Entre variados estímulos para criação desse tanto cotidiano ou espetacular, temos a chance de avançar e melhorar algo, seja um objeto, um setor ou segmento, seja um processo de produção para aprimorar uma performance e, quem sabe, nos ajudar a viver melhor. Há soluções domésticas, personalizadas, e há aquelas que interessam ou são valiosas para mais gente, que despertam interesse comercial e em larga escala.

O campo do design se ocupa substancialmente desse ato criativo e inventivo. Há quem desenvolva o medicamento, a embalagem do medicamento, o balcão da farmácia ou o site da empresa onde o medicamento será vendido, e assim por diante. Camadas e camadas criativas, normalizadas e em interação contínua com outros campos de conhecimento encarregados do ato criativo, no sentido mais amplo do termo, de criar. Para muitos, qualquer analogia com o ato do Criador não é vaidade.

Bem verdade que muito é feito ou produzido sem design, sem designer, sem estudo profissional, sem ciência. Mais até do que a sociedade, a própria ciência tem a responsabilidade pela validação do que é científico através da seriedade dos pares instituídos.

Na reunião de artigos selecionados para esta edição da Estudos em Design muito se pode conhecer do campo do design cientificamente, sobretudo, nas dimensões epistemológica e fenomenológica. Atos criativos e potentes em forma de artigos científicos que fazem avançar as ideias e o campo (trans) disciplinar da área de Ciências Sociais Aplicadas.

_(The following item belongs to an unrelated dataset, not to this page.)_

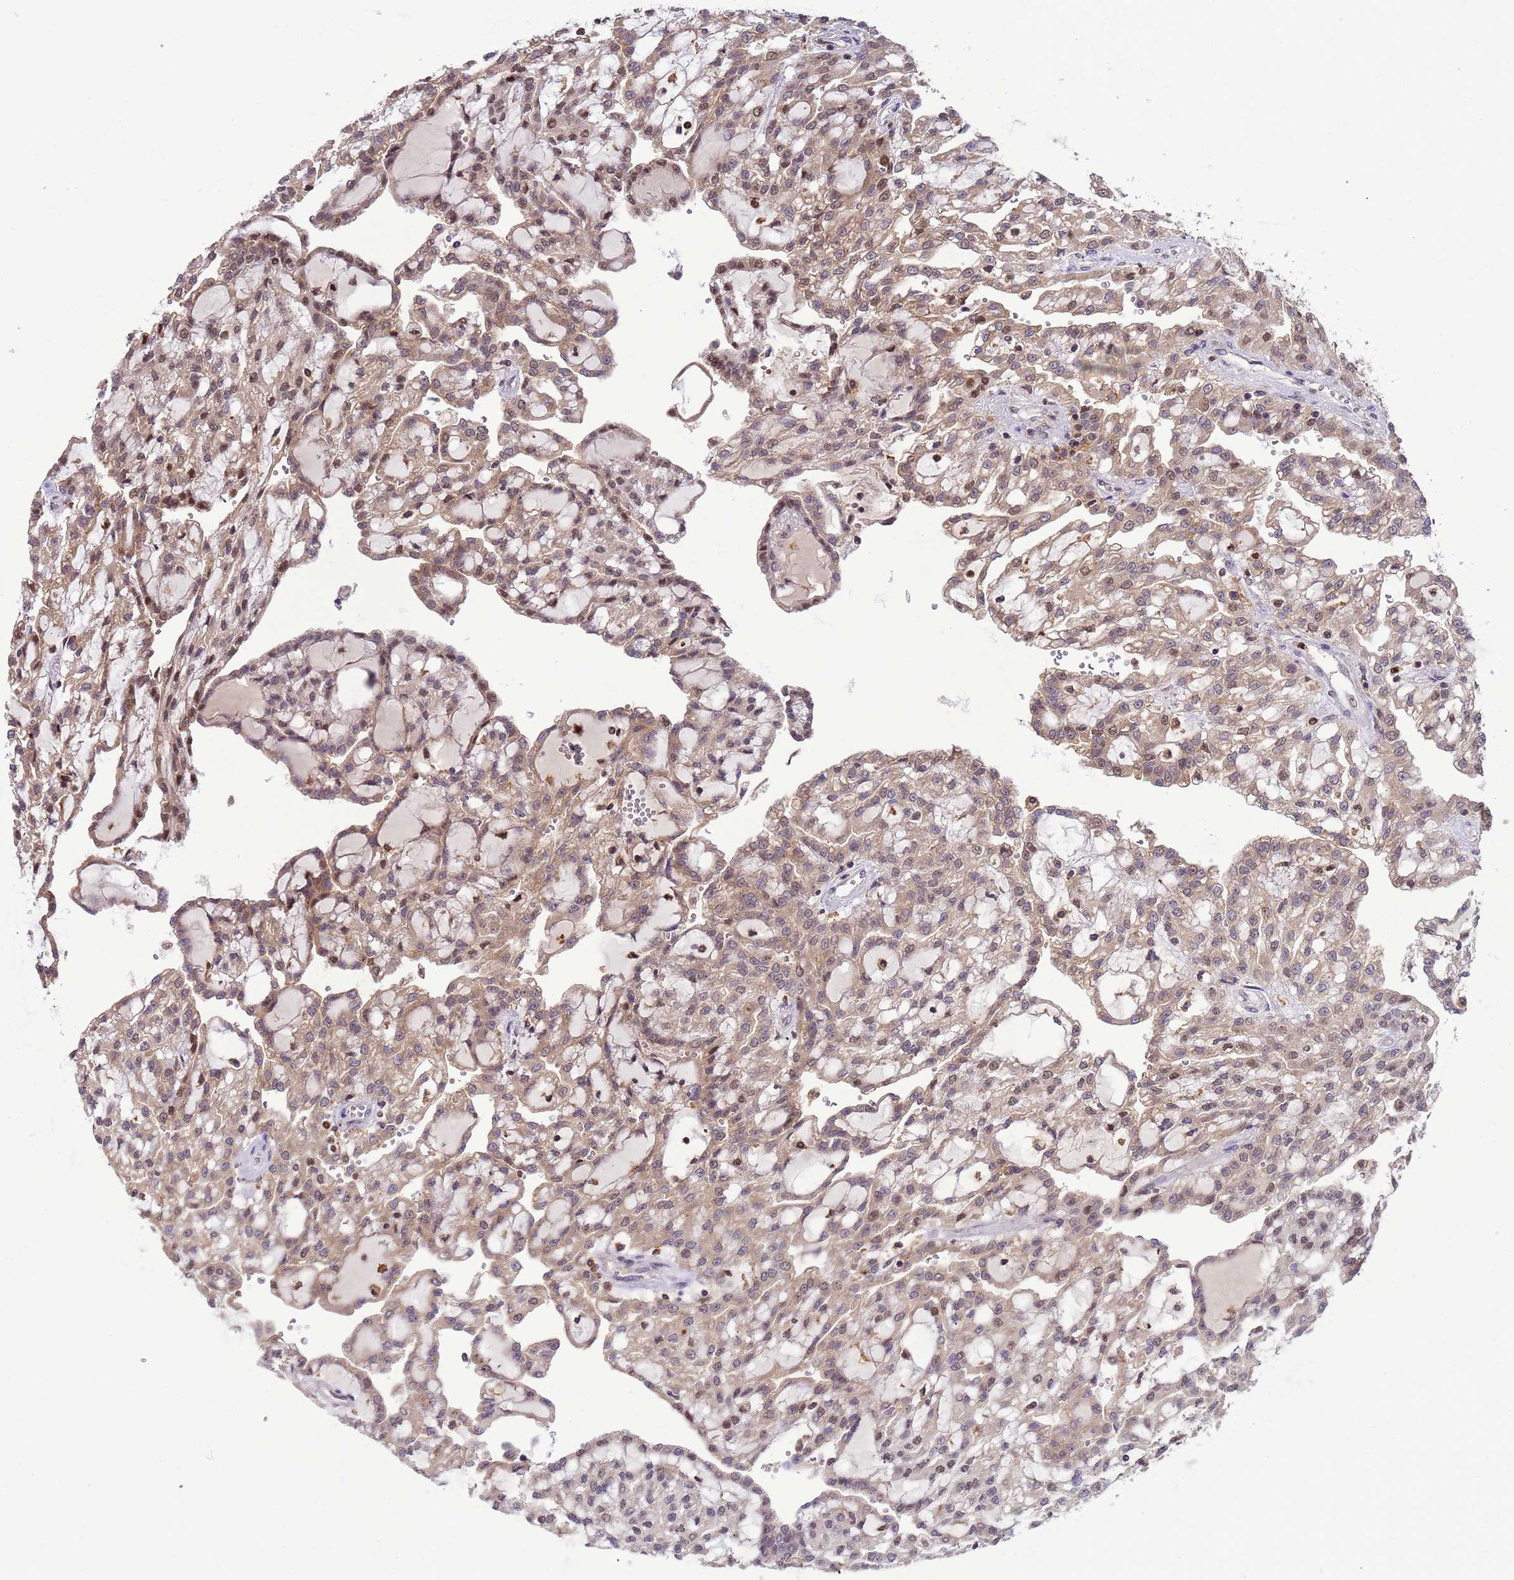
{"staining": {"intensity": "moderate", "quantity": "25%-75%", "location": "cytoplasmic/membranous,nuclear"}, "tissue": "renal cancer", "cell_type": "Tumor cells", "image_type": "cancer", "snomed": [{"axis": "morphology", "description": "Adenocarcinoma, NOS"}, {"axis": "topography", "description": "Kidney"}], "caption": "A micrograph showing moderate cytoplasmic/membranous and nuclear expression in about 25%-75% of tumor cells in renal cancer, as visualized by brown immunohistochemical staining.", "gene": "CD53", "patient": {"sex": "male", "age": 63}}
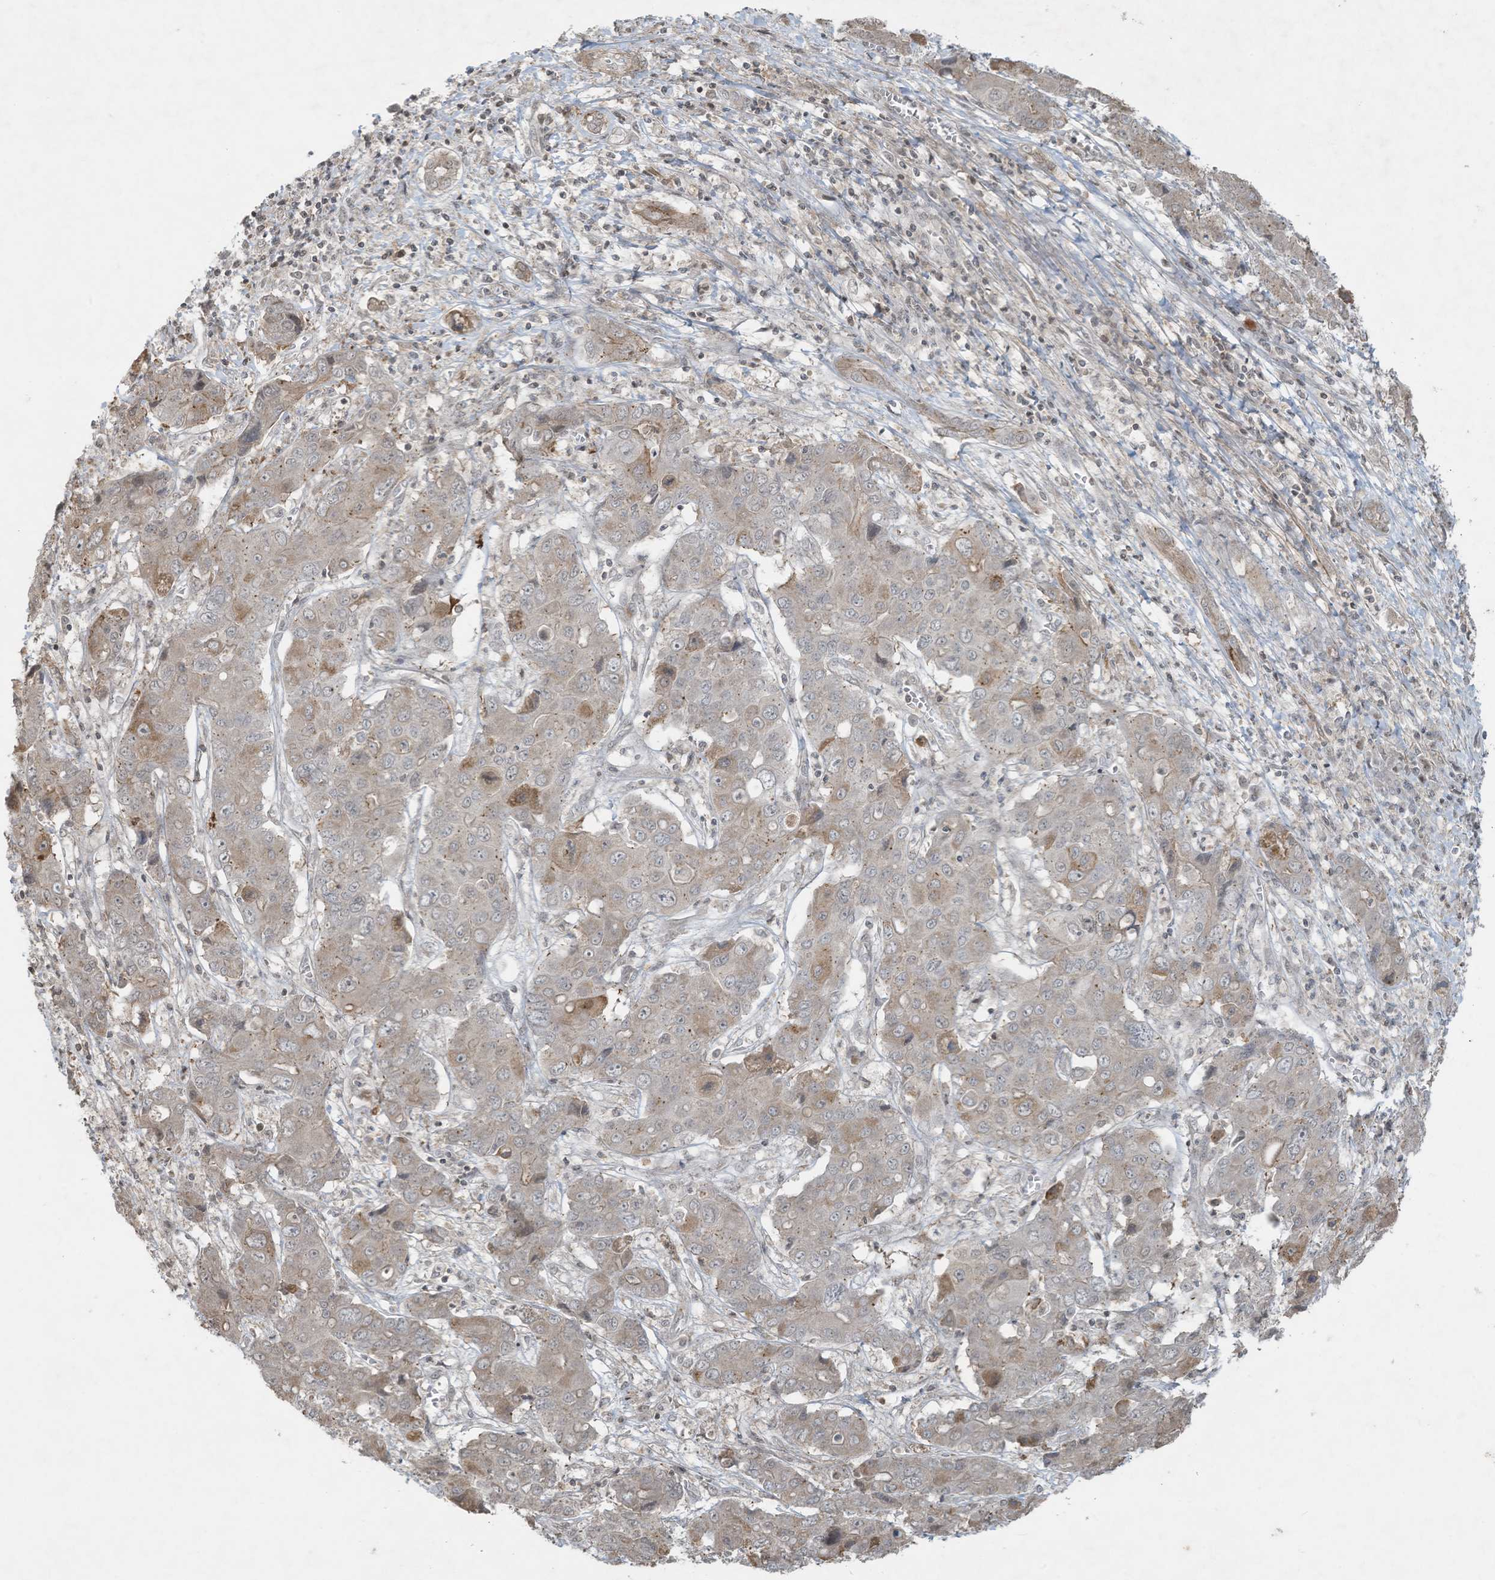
{"staining": {"intensity": "weak", "quantity": "<25%", "location": "cytoplasmic/membranous"}, "tissue": "liver cancer", "cell_type": "Tumor cells", "image_type": "cancer", "snomed": [{"axis": "morphology", "description": "Cholangiocarcinoma"}, {"axis": "topography", "description": "Liver"}], "caption": "IHC of human liver cancer reveals no expression in tumor cells. (DAB immunohistochemistry visualized using brightfield microscopy, high magnification).", "gene": "ZNF263", "patient": {"sex": "male", "age": 67}}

No artigo de Sérgio Luciano da Silva e Rita Aparecida da Conceição Ribeiro temos a oportunidade de acompanhar as reflexões dos autores sobre as possibilidades deconstrução do conhecimento a partir das premissas do que se estabelece como questão para a resolução de problemas em projetos e das instâncias presentes nos processos. Em texto criativo e rigoroso, somos conduzidos a pensar em imbricações filosóficas que expandem a própria noção de partida e chegada em termos do pensamento criativo. Balizados por teóricos contemporâneos-chave, como Popper e Kuhn, dentre outros analisados no manuscrito, os autores discorrem no texto sobre a possibilidade de revisão de conceitos que vimos operando nos últimos cinquenta anos e atentam para a urgência da contemporaneidade que impõe reflexões a todo instante, que nunca devem vir dissociadas da prevalência da experiência e natureza humanas.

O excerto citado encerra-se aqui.